Lets investigate in a more systematic way:

```
>>> speed_data(1000, 10000, 100000, 5000)
size list set
10000 0.157616 0.001780
15000 0.251193 0.001595
20000 0.312362 0.001505
25000 0.392334 0.001448
30000 0.480571 0.001570
35000 0.566010 0.002419
40000 0.634969 0.001507
45000 0.732042 0.001493
50000 0.815638 0.001570
55000 0.942068 0.001659
60000 1.031601 0.001606
65000 1.164648 0.001574
70000 1.288893 0.001734
75000 1.400574 0.001537
80000 1.443860 0.001565
85000 1.633924 0.001546
90000 1.784104 0.001501
95000 1.799544 0.001495
```

We can plot this in Excel. We will learn how to plot from with Python later in semester.

`set`

vs `list`

Does order matter? Use a `list`

. Is order unimportant but uniqueness or query
performance matters? Use a `set`

.

What are some situations when we might want to use a set? Membership testing, removing duplicates from a sequence, …

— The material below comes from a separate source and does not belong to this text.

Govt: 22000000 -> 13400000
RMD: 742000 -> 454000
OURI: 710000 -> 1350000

So far we have largely ignored questions about performance or efficiency. Our programs have been so small that efficiency has been a non-issue. But that is/will not always be the case. Has anyone encountered performance issues already?

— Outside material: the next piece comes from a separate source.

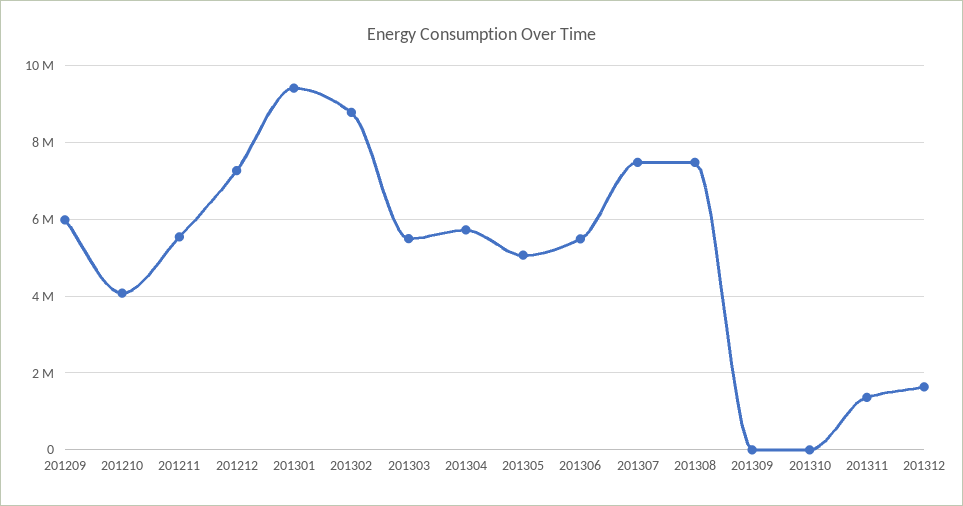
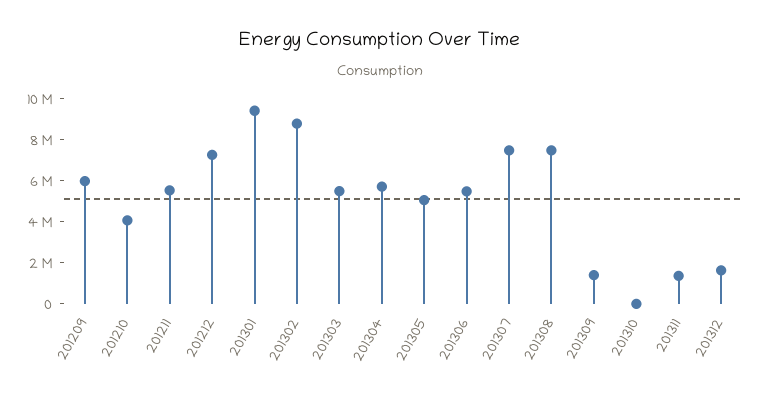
201309: 0 -> 1500000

What about in the standard deviation calculation? If you calculate the average in each loop iteration, your program could be very slow on the larger census datasets. We will talk more formally about computational complexity later in the semester, but we can start informally today.

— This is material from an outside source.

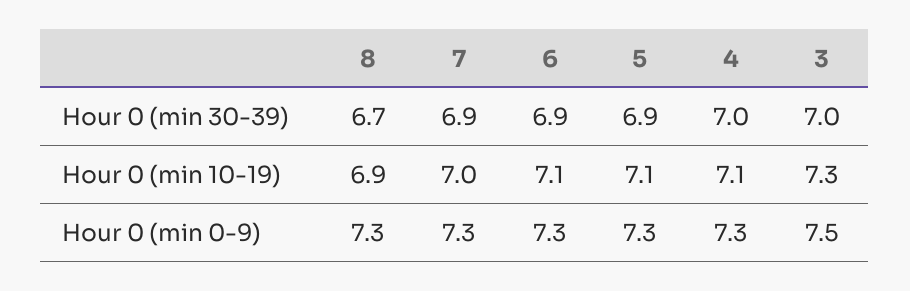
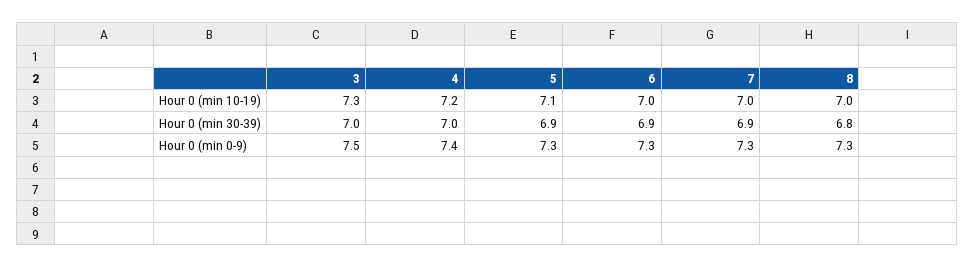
8, Hour 0 (min 30-39): 6.7 -> 6.8
8, Hour 0 (min 10-19): 6.9 -> 7
6, Hour 0 (min 10-19): 7.1 -> 7
4, Hour 0 (min 10-19): 7.1 -> 7.2
4, Hour 0 (min 0-9): 7.3 -> 7.4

We said finding an element in a list takes an amount of time that grows
linearly with the size of the list. Whereas finding an element in a set takes
constant time (or in the worst case, proportional to `log(size of set)`

). What
about the time for computing the average in each loop iteration of standard deviation? That
would increase as the square of the size of the dataset; if the size of the
dataset is *n*, computing the average takes “order” *n* time (summing all *n*
elements) and we are doing that computation for each data point, i.e. *n*
times. *n^2* can grow very quickly, even for “smallish” *n*.

We will continually be building up our “efficiency” toolbox throughout the semester. Our first two tools are:

- Choose the “right” data structure for the task at hand
- “Hoist” unchanging computations out of loops, that is compute the result once and assign to a variable to be used within the loop.